◆ WORK ORDER ◆
Read through the entries below and return each line with the word "para".

START DATA RECORDS

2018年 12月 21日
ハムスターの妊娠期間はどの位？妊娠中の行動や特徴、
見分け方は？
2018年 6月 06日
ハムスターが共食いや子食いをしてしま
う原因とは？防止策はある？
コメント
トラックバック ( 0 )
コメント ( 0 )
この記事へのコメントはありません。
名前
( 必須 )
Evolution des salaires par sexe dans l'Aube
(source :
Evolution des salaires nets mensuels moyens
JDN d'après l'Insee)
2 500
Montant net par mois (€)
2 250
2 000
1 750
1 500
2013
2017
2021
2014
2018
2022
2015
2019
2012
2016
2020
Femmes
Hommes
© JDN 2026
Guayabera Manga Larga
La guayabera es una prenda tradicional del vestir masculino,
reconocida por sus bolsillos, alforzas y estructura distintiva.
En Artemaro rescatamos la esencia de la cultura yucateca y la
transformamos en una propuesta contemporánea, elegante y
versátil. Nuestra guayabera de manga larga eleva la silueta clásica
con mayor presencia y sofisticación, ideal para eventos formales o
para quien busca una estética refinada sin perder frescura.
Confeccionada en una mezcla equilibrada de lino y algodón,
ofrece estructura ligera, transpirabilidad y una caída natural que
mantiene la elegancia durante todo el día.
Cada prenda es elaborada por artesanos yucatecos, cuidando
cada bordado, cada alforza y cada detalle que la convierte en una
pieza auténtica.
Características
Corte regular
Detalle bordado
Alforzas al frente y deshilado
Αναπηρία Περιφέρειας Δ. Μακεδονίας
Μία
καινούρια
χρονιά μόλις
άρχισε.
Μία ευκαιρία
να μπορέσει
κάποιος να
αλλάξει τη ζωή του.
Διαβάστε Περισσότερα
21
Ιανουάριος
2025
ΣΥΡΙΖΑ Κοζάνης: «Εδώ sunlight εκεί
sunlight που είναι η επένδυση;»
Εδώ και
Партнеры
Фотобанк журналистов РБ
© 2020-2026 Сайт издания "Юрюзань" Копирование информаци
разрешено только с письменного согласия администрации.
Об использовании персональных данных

END DATA RECORDS

◆ SOLUTION FOR THIS EXERCISE ◆
con mayor presencia y sofisticación, ideal para eventos formales o
para quien busca una estética refinada sin perder frescura.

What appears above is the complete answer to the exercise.